» **PROBLEM DESCRIPTION**
Go through the data below. Pull out every line that has the word "udah".

***** MATERIAL FOR THIS TASK *****

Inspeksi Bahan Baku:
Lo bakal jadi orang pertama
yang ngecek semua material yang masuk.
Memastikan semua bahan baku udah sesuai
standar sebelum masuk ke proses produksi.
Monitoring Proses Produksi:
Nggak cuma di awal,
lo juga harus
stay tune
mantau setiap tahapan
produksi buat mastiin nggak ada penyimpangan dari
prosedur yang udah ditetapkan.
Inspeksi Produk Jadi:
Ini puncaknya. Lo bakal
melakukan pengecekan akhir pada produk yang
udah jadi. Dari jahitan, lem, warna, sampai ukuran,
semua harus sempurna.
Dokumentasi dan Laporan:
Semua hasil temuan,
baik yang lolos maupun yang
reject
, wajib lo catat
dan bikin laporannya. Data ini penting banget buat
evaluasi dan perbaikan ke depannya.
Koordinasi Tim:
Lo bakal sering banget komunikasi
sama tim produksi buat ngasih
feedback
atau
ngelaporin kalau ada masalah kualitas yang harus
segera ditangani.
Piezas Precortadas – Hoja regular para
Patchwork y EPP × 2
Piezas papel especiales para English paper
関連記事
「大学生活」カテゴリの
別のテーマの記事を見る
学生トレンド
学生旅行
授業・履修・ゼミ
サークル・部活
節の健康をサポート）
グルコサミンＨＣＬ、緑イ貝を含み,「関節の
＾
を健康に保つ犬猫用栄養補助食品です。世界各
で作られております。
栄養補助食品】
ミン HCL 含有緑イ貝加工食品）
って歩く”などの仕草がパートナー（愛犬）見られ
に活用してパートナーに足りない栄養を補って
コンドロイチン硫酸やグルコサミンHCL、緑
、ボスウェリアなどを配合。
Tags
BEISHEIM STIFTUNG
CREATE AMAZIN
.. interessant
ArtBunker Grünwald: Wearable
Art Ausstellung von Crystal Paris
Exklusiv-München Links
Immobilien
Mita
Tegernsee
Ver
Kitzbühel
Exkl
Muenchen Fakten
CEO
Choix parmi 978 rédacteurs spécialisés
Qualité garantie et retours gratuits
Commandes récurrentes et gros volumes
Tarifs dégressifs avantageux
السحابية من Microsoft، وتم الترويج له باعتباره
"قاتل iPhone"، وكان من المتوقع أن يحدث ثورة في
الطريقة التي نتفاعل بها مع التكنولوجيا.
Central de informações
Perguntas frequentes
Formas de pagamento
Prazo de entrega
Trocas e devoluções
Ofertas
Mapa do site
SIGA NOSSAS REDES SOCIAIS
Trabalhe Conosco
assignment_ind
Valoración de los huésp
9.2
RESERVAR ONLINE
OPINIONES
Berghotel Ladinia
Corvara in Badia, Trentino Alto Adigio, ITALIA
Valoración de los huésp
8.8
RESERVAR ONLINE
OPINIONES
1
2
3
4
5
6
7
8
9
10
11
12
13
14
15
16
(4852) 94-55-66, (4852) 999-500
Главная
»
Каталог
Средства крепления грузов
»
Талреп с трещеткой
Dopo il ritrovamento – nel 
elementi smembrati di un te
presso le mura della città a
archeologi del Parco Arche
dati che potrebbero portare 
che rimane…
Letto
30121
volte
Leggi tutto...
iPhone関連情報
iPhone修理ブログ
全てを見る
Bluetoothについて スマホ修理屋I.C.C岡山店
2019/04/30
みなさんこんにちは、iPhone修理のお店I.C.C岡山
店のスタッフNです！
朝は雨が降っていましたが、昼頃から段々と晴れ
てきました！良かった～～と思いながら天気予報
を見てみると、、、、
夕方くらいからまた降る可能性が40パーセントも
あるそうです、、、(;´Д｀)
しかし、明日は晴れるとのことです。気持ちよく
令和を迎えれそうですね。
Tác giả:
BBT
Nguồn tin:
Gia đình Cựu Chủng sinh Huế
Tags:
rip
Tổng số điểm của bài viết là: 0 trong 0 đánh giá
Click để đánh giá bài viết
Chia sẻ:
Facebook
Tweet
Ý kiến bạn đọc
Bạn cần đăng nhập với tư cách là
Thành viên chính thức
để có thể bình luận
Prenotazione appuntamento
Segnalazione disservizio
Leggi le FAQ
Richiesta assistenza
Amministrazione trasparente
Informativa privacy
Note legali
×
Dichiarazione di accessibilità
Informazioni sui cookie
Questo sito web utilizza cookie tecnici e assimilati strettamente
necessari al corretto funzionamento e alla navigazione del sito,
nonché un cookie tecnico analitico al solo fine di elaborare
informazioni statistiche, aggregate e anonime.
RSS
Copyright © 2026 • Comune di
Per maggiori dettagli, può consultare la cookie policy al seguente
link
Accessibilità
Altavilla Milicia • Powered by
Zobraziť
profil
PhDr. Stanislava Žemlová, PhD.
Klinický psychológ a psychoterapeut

*****

» **REPLY TO THE TASK**
Memastikan semua bahan baku udah sesuai
prosedur yang udah ditetapkan.
udah jadi. Dari jahitan, lem, warna, sampai ukuran,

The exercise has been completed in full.